Bovard realized the impact of her passion project during a positivity-spreading excursion through Pittsburgh. One weekend, armed with uplifting words and painter’s tape (her perspective has changed, but Bovard’s methods have not, she laughed), Bovard hopped aboard a city bus.
She found an empty seat and struck up a conversation with the stranger beside her, who wondered what the spunky woman was doing out and about. Bovard explained her project, reached for a random note and handed the message to the gentleman.
“He held it to his chest and said, ‘This one is so special,'” Bovard recalled. “Later in the conversation, he mentioned to me he had been struggling a lot with suicidal thoughts. I’m not trained as a therapist.”
When the bus reached Bovard’s stop, she stood and said, “I hope I see you again here.”
Silence. Bovard started for the door. The stranger called her name.
“‘I’m going to see you next weekend,'” Bovard remembered him saying. “‘Your note said you have many beautiful days ahead.’ And I did: I saw him again the next week.”
Moments like that make the Random Note Project worthwhile. Bovard said friends often wonder if she’s bothered by the copycat notes that crop up throughout the area and the world.
“I always love when other people join in, because their perspective on the world is different than mine,” she said. “Anyone who’s able to join in, that’s always really exciting.”
She encourages anyone interested in spreading goodness to volunteer to pen their own random notes through the project’s website.

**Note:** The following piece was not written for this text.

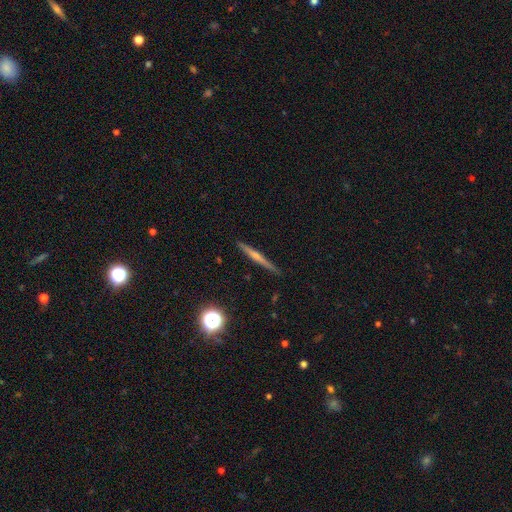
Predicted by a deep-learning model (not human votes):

The more people spreading positivity, the better.
Today’s world often pressures creators to dream bigger, and Bovard said several friends have asked her when she’s scaling up the Random Note Project, or if she’ll ever appear on “Good Morning America.”
“If it happens, that’s great,” she laughed.
But her main goal has been and remains making the world a better place, one random note at a time.
“So much of what’s going on in the world is so far out of our hands, and so big. There are people out there that care. There’s another way to see the world: It’s not all bad,” Bovard said. “We’re all kind of the same; we all need to feel connection. Life has hardships, but you’re here. You get to be a part of it. There is so much good out there. Wherever you are in life, it’s OK. Just keep going.”